Die mutmaßliche Rechtsterroristin Beate Zschäpe hat erneut einen Befangenheitsantrag gegen den Vorsitzenden Richter im Münchner NSU-Prozess, Manfred Götzl, gestellt. In ihrem am Mittwoch verfassten dreiseitigen handgeschriebenen Brief hält sie Götzl vor, er verweigere ihr "faktisch den Anwalt meines Vertrauens". Daraus könne sie nur folgern, dass Götzl ihr gegenüber "nicht mehr unparteiisch" sei.
Weiter heißt es in dem Schreiben, Anwalt Borchert habe sie seit Sommer 2014 mindestens 80 mal in der Haft besucht und ohne ihn wäre es nicht dazu gekommen, dass sie Aussagen vor Gericht macht. Nur durch die Beratung von Borchert und seines Kollegen Mathias Grasel "war es mir möglich und wird es mir zukünftig möglich sein, mich zur Anklage sachgerecht zu äußern". Hier lässt Zschäpe eine indirekte Drohung mitschwingen, dass sie ohne fünften Pflichtanwalt möglicherweise keine Angaben mehr zur Sache machen werde.
Beate Zschäpe: Pflichtverteidiger vom Steuerzahler getragen
Das Oberlandesgericht (OLG) München hatte Ende vergangener Woche einen Antrag Zschäpes abgelehnt, in dem sie die Berufung des Rechtsanwalts Hermann Borchert als Pflichtverteidiger verlangt - die Arbeit des bisherigen Wahlverteidigers müsste dann vom Steuerzahler getragen werden, Zschäpe selbst ist mittellos. Borcherts Kanzleipartner Mathias Grasel ist seit Sommer 2015 vierter Pflichtverteidiger Zschäpes. Mit ihren drei anderen Pflichtverteidigern Wolfgang Heer, Wolfgang Stahl und Anja Sturm hat sich Zschäpe über die Frage ihres Aussageverhaltens zerstritten.

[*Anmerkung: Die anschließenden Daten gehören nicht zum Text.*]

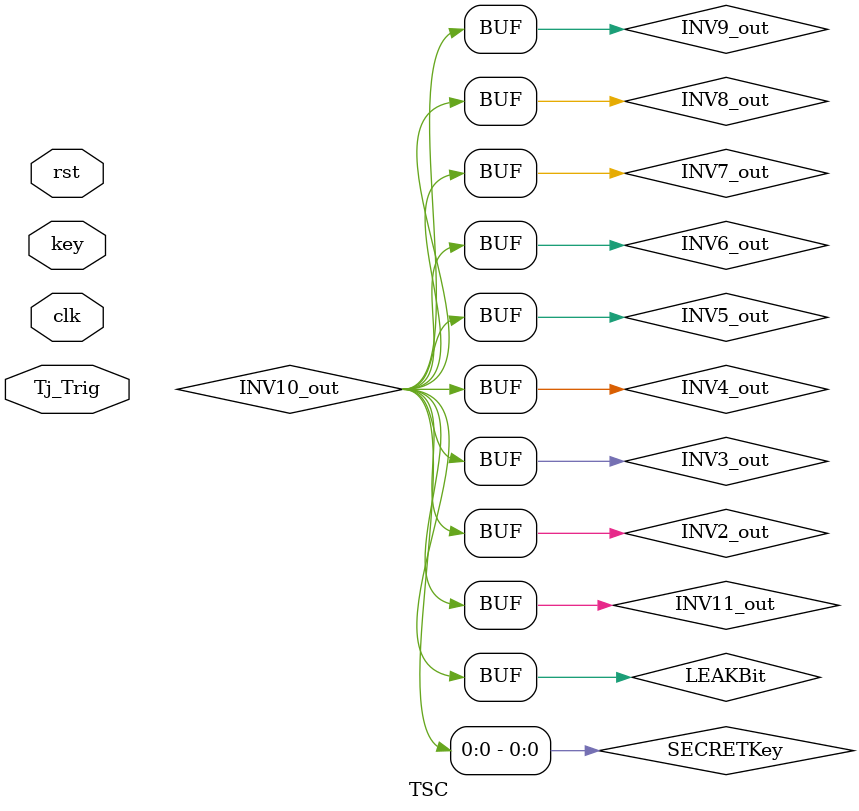
<source format=v>
`timescale 1ns / 1ps
module TSC(
    input clk,
    input rst,
	 input [127:0] key,
	 input Tj_Trig
    );

	 reg [127:0] SECRETKey; 
	 reg [127:0] COUNTER; 
	 reg LEAKBit; 
	 wire INV1_out, INV2_out, INV3_out, INV4_out, INV5_out, INV6_out, INV7_out, INV8_out, INV9_out, INV10_out, INV11_out; 
	 
	 always @(rst, clk)
	 begin
			if (rst == 1)
				COUNTER <= 0;
			else
				COUNTER <= COUNTER + 1;
	 end

	 always @(posedge Tj_Trig, posedge COUNTER[127])
	 begin
			if (Tj_Trig == 1)
				SECRETKey <= key;
			else
				SECRETKey <= SECRETKey >> 1;
	 end

	 always @ (SECRETKey)
	 begin
			LEAKBit <= SECRETKey[0];
	 end

	 assign INV1_out = ~(LEAKBit);
	 assign INV2_out = ~(INV1_out);
	 assign INV3_out = ~(INV1_out);
	 assign INV4_out = ~(INV1_out);
	 assign INV5_out = ~(INV1_out);
	 assign INV6_out = ~(INV1_out);
	 assign INV7_out = ~(INV1_out);
	 assign INV8_out = ~(INV1_out);
	 assign INV9_out = ~(INV1_out);
	 assign INV10_out = ~(INV1_out);
	 assign INV11_out = ~(INV1_out);
	 
endmodule

</source>
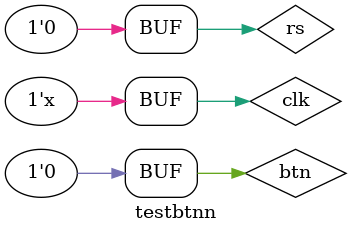
<source format=v>
`timescale 1ns / 1ps


module testbtnn;

	// Inputs
	reg clk;
	reg rs;
	reg btn;

	// Outputs
	wire [7:0] q;

	// Instantiate the Unit Under Test (UUT)
	btn uut (
		.clk(clk), 
		.rs(rs), 
		.btn(btn), 
		.q(q)
	);

	initial begin
		// Initialize Inputs
		clk = 0;
		rs = 0;
		btn = 0;

		// Wait 100 ns for global reset to finish
		#100;
		btn=1;
		#100;
		btn=0;
		#40;
		btn=1;
		#200;
		btn=0;
		#200;
        
		// Add stimulus here

	end
	always begin
	clk=~clk;
	#10;
	end
      
endmodule


</source>
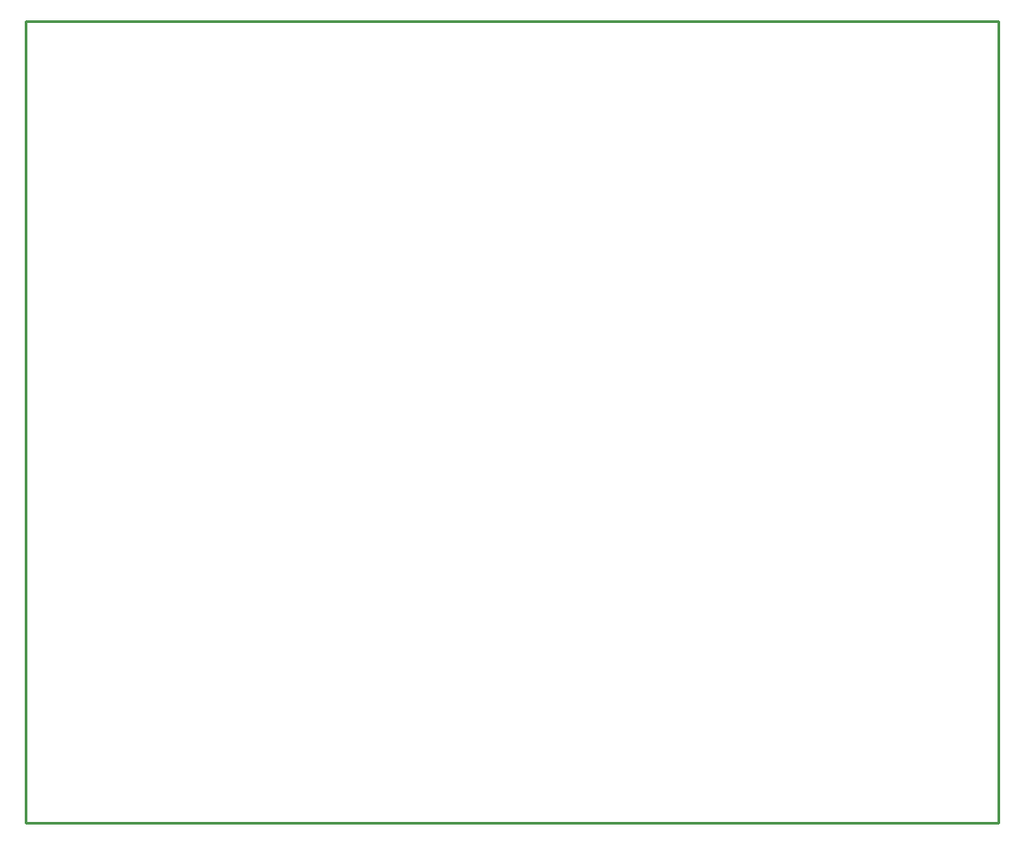
<source format=gko>
G04*
G04 #@! TF.GenerationSoftware,Altium Limited,Altium Designer,18.1.6 (161)*
G04*
G04 Layer_Color=16711935*
%FSTAX24Y24*%
%MOIN*%
G70*
G01*
G75*
%ADD18C,0.0100*%
D18*
X0099Y01985D02*
Y0501D01*
Y01985D02*
X0466D01*
Y0501D01*
X0099D02*
X0466D01*
M02*

</source>
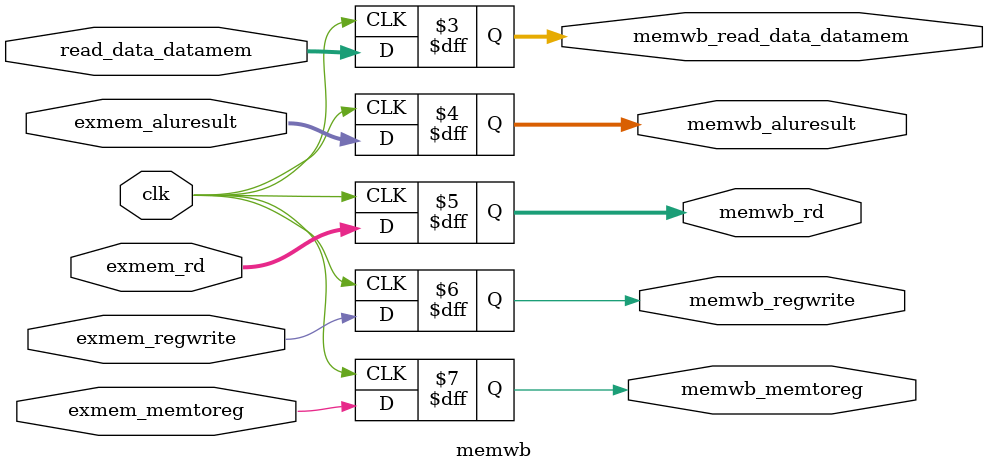
<source format=sv>
`timescale 1ns/1ns

module memwb(
  input clk,
  input[31:0] read_data_datamem,
  input[31:0] exmem_aluresult,
  input[4:0] exmem_rd,
  input exmem_regwrite,
  input exmem_memtoreg,
  output reg[31:0] memwb_read_data_datamem,
  output reg[31:0] memwb_aluresult,
  output reg [4:0] memwb_rd,
  output reg memwb_regwrite,
  output reg memwb_memtoreg
);
  always@(posedge clk)
    begin
      memwb_read_data_datamem<=read_data_datamem;
      memwb_aluresult<=exmem_aluresult;
      memwb_rd<=exmem_rd;
      memwb_regwrite<=exmem_regwrite;
      memwb_memtoreg<=exmem_memtoreg;
    end
  initial 
    begin
      memwb_read_data_datamem<='0;
      memwb_aluresult<='0;
      memwb_rd<='0;
      memwb_regwrite<='0;
      memwb_memtoreg<='0;
    end
endmodule
  
</source>
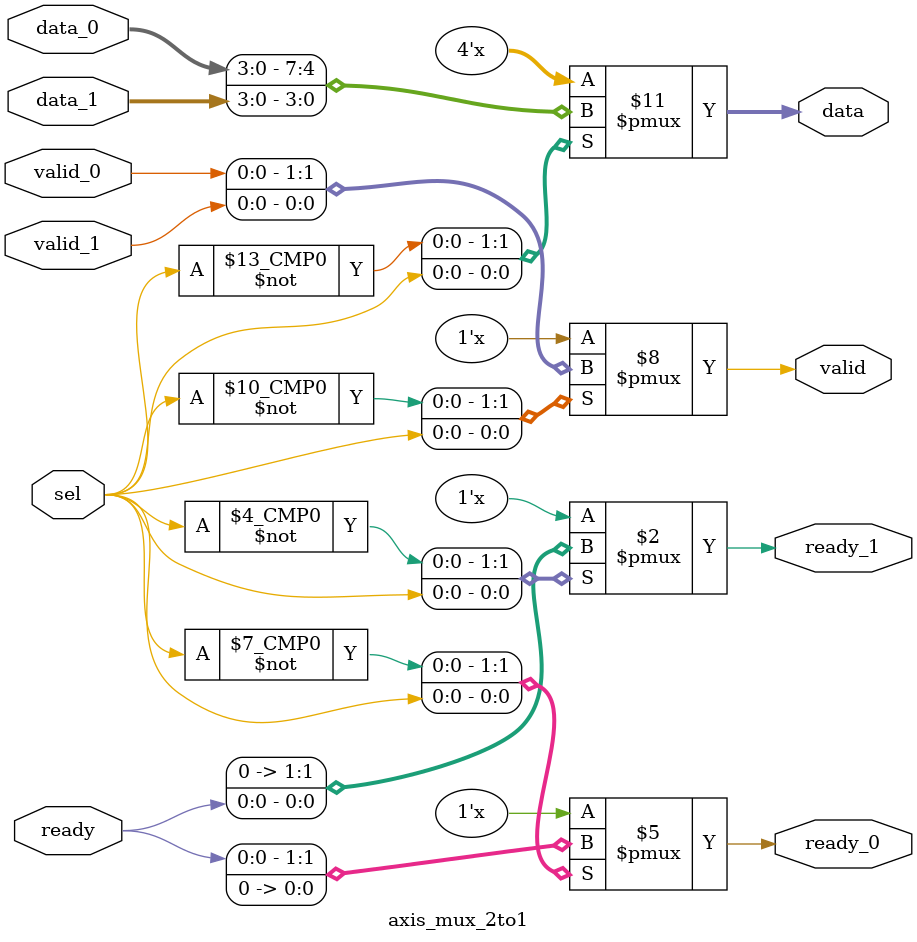
<source format=sv>
module axis_mux_2to1
#(	  
	parameter	WIDTH 		= 4
)
(  
	input						sel,
	input		[WIDTH-1:0]		data_0,
	input						valid_0,
	output	reg					ready_0,
	input		[WIDTH-1:0]		data_1,
	input						valid_1,
	output	reg					ready_1,
	output	reg	[WIDTH-1:0]		data,
	output	reg					valid,
	input						ready
   );

always@*
begin
	case(sel)
	1'b0:
	begin
		data		= data_0;
		valid       = valid_0;
		ready_0     = ready;
		ready_1     = 0;
	end
	1'b1:
	begin
		data		= data_1;
		valid       = valid_1;
		ready_0     = 0;
		ready_1     = ready;
	end
	endcase
end
endmodule
</source>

Das Gericht forderte die Prozessparteien auf, zu Zschäpes neuem Befangenheitsantrag bis Freitag Stellung zu nehmen. Damit kann der NSU-Prozess voraussichtlich planmäßig kommende Woche weitergehen. Zschäpe muss sich für die Serie von zehn Morden und zwei Sprengstoffanschlägen verantworten, die dem NSU zugeschrieben werden. Opfer waren fast durchweg griechisch- und türkischstämmige Gewerbetreibende. Als Motiv nimmt die Bundesanwaltschaft Rassenhass an.